Once these possibilities are exhausted, the only factors left to check are quadratic ones:

$$ n^4 + 4n^3 + 8n^2 + 8n + 4 = (n^2 + an + b)(n^2 + cn + d) $$

where $a,b,c,d$ are integers with the restrictions implied by collecting like powers of $n$. For example, $bd = 4$. There are not many of these to check.

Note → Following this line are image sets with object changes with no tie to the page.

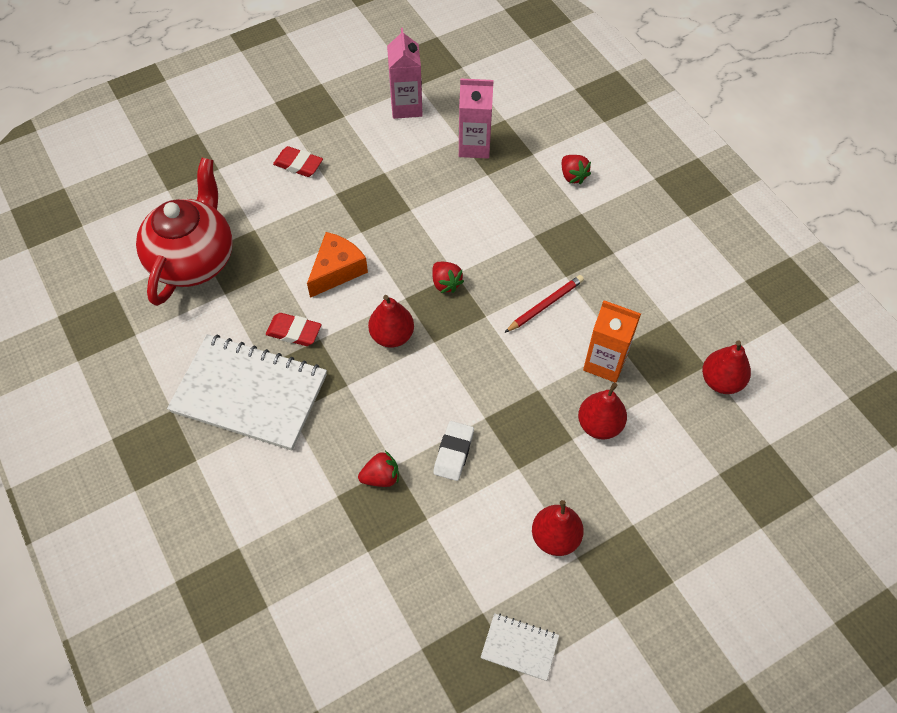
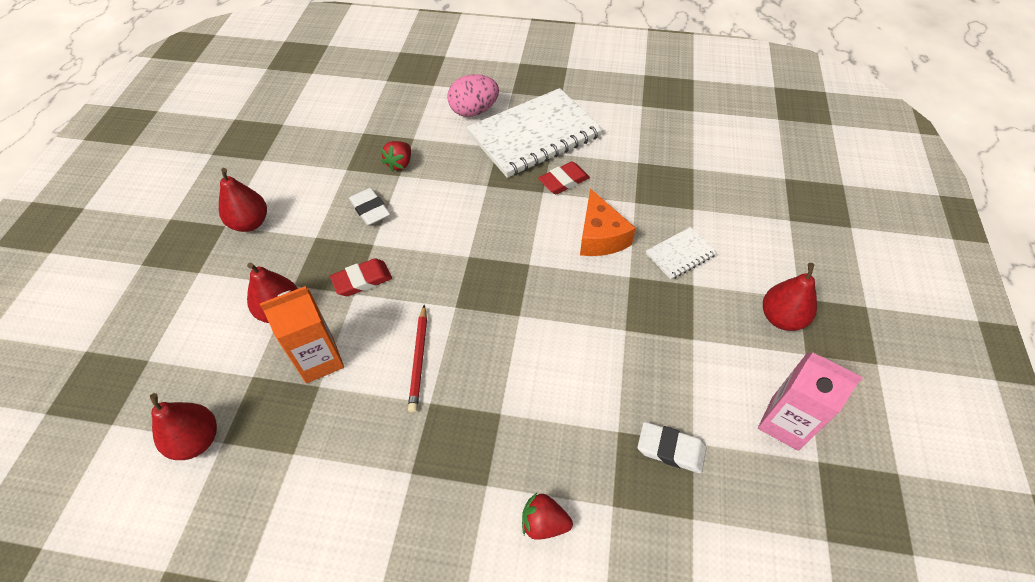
camera: 130 degrees right, 5 degrees down
(193, 259) = (689, 160): red teapot -> none
(253, 472) = (474, 111): none -> pink egg
(298, 164) = (754, 277): red eraser -> red eraser (362, 280)
(392, 336) = (501, 234): red pear -> red pear (781, 318)
(446, 283) = (516, 301): red strawberry -> none
(474, 146) = (670, 449): pink carton -> white eraser
(519, 647) = (223, 163): white notebook -> white notebook (680, 254)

This particular polynomial yields to a trick for finding square-free factors. One takes the derivative of the polynomial $4n^3 + 12n^2 + 16n + 8$, and computes the greatest common divisor of the derivative with the original:

$$ 4n^3 + 12n^2 + 16n + 8 = 4(n^3 + 3n^2 + 4n + 2) = 4(n+1)(n^2 + 2n + 2) $$

One way or the other, one finds the original polynomial factors as $(n^2 + 2n + 2)^2$.

Answer 2

This is an approach based on pattern recognition.

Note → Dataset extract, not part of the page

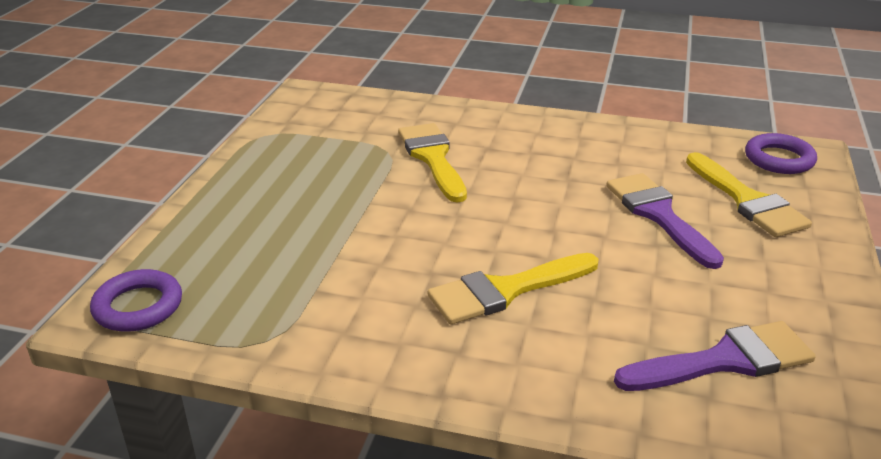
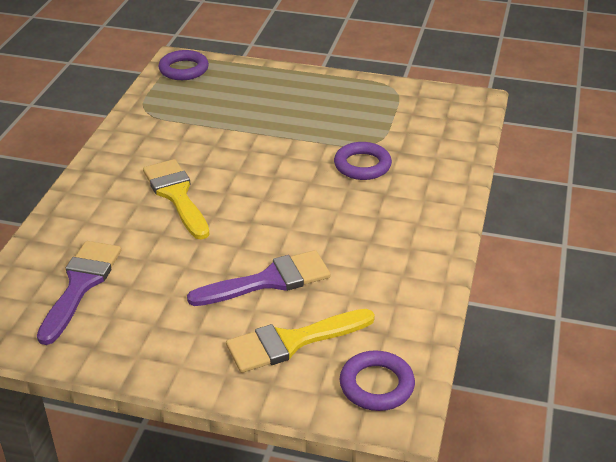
camera: 90 degrees right, 5 degrees up
(433, 158) = (362, 165): yellow brush -> purple ring
(724, 361) = (81, 285): purple brush -> purple brush turned 150 degrees counterclockwise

Recall the Pascal's triangle $$1\\ 1 \quad 1\\ 1 \quad 2 \quad 1\\ 1 \quad 3 \quad 3 \quad 1\\ 1 \quad 4 \quad 6 \quad 4 \quad 1$$ The coefficients of the polynomial at hand are $$1 \quad 4 \quad 8 \quad 8 \quad 4$$ They look "close" to $5^{th}$ row of above triangle. This suggest us to rewrite our polynomial as a sum $(n+1)^4$ plus some small pieces:

$$n^4 + 4n^3 + 8n^2 + 8n + 4 = (n+1)^4 + 2n^2 + 4n + 3$$

The coefficient of the small piece $$2\quad 4 \quad 3$$ now looks like twice the $3^{rd}$ row of above triangle. This suggest us to rewrite the small piece as a sum of $2(n+1)^2$ plus an even smaller piece.

$$2n^2 + 4n + 3 = 2(n+1)^2 + 1$$

Combine these, we get something that one can complete the square. Complete the square and we are basically done!

$$n^4 + 4n^3 + 8n^2 + 8n + 4 = (n+1)^4 + 2(n+1)^2 + 1\\ = ((n+1)^2 + 1)^2 = (n^2 + 2n + 2)^2 $$